[Items listed in a dataset]
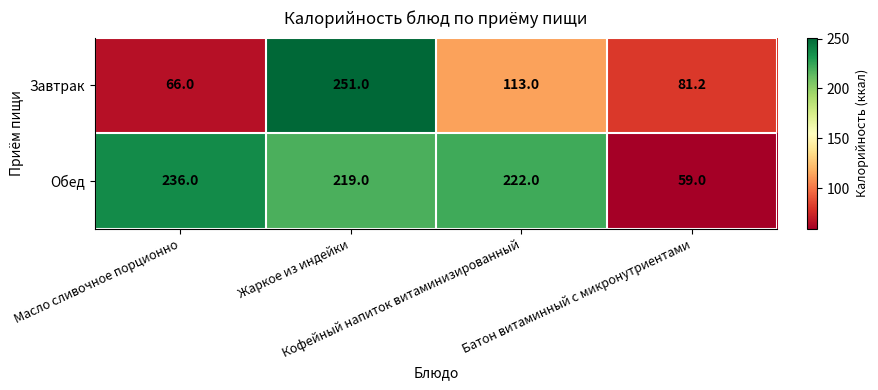

What is the sum of all Обед values?

736.0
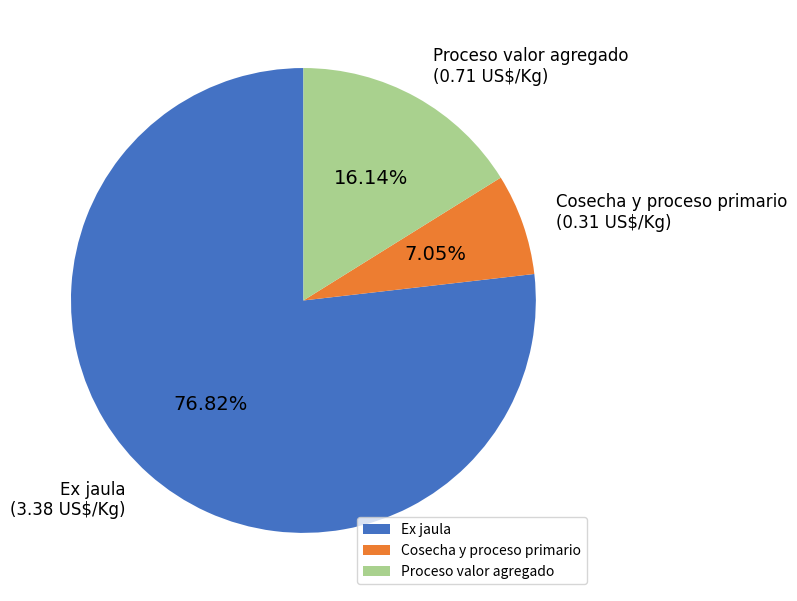

Combined, what portion of the pie is Cosecha y proceso primario and Ex jaula?

83.9%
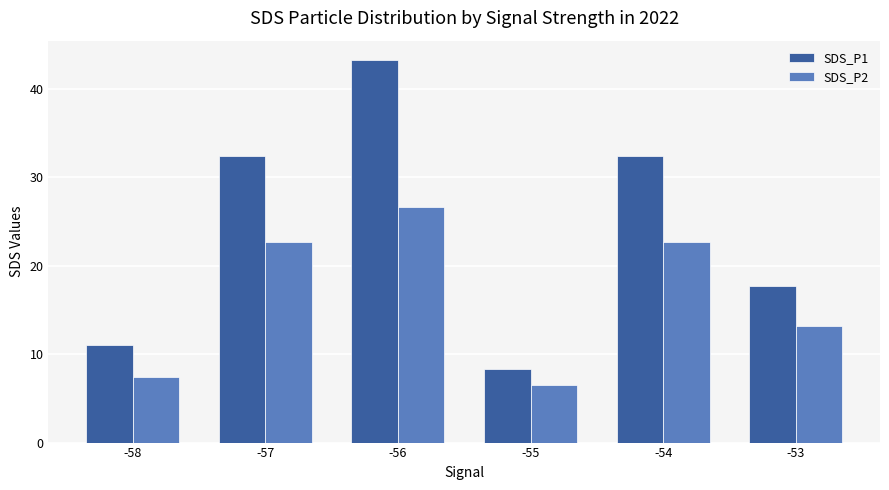

List the series in order of their peak value, lowest first.

SDS_P2, SDS_P1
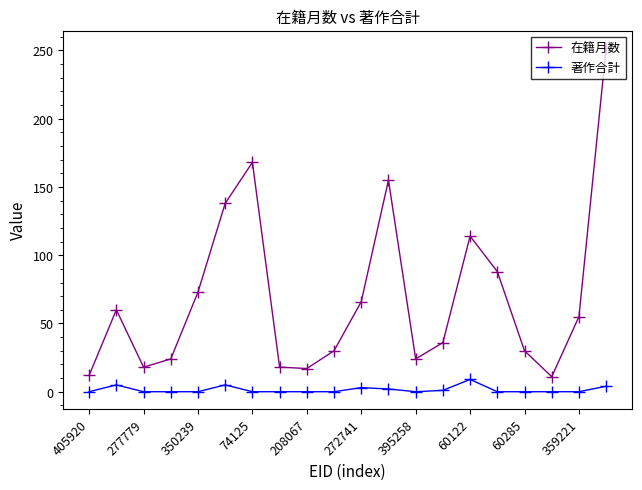

True or false: 著作合計 and 在籍月数 cross at least once.

False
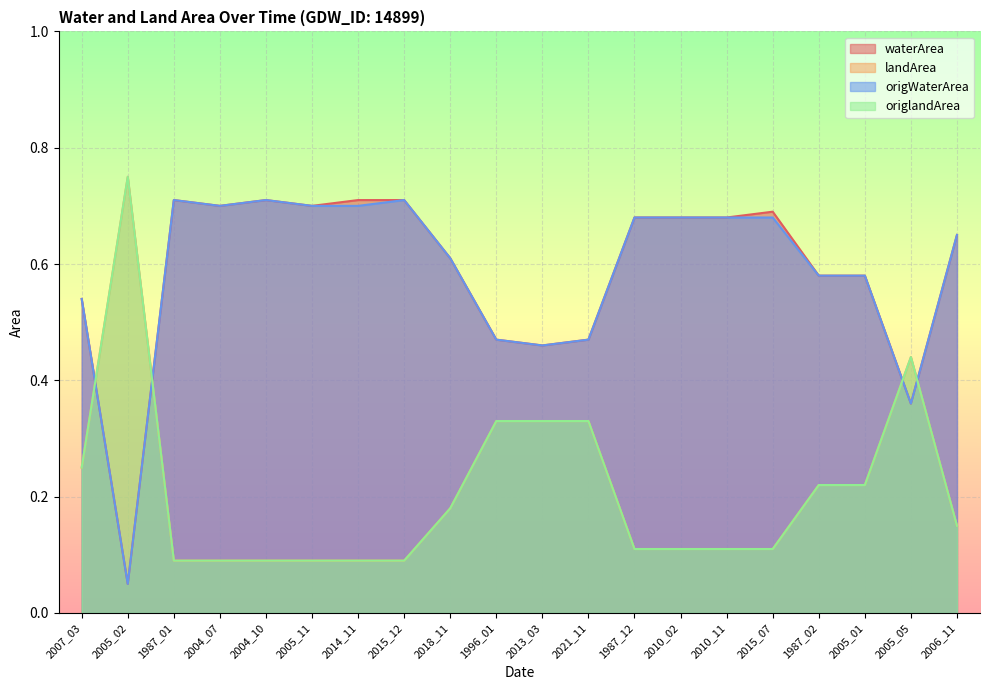

At which category does the chart reach its peak across all series?

2005_02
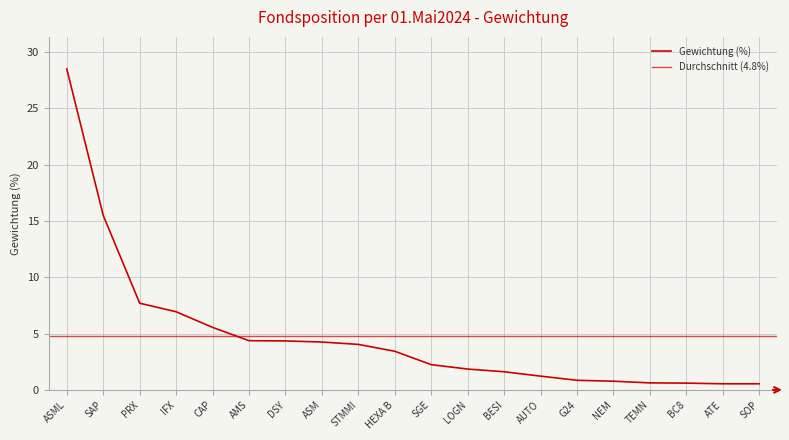

True or false: the data shows 0.8 at G24.

True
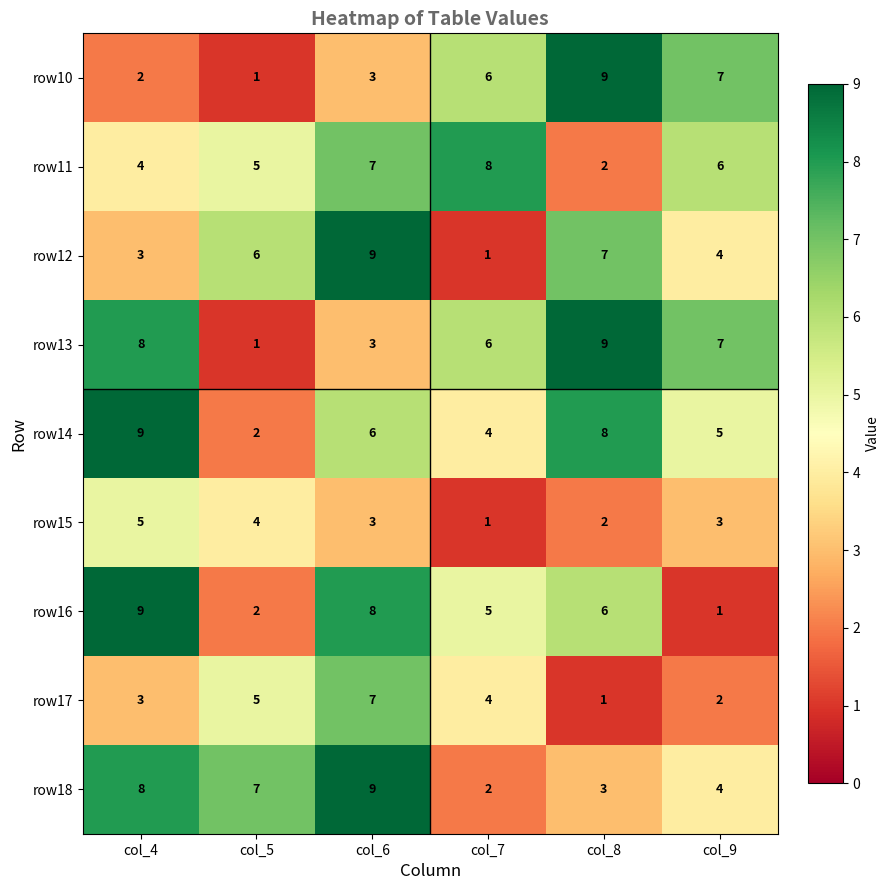

What is the greatest value displayed?

9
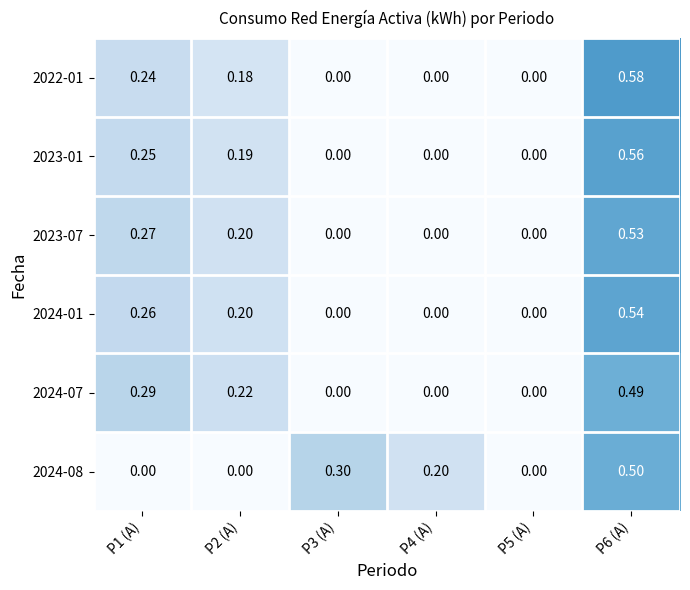

Is the value of 2024-07 at P6 (A) greater than the value of 2023-07 at P4 (A)?

Yes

### Problem description
Copy every line of the data above without any changes, but leave out the pictures.

### Answer box
What is the sum of all Обед values?

736.0

Combined, what portion of the pie is Cosecha y proceso primario and Ex jaula?

83.9%

List the series in order of their peak value, lowest first.

SDS_P2, SDS_P1

True or false: 著作合計 and 在籍月数 cross at least once.

False

At which category does the chart reach its peak across all series?

2005_02

True or false: the data shows 0.8 at G24.

True

What is the greatest value displayed?

9

Is the value of 2024-07 at P6 (A) greater than the value of 2023-07 at P4 (A)?

Yes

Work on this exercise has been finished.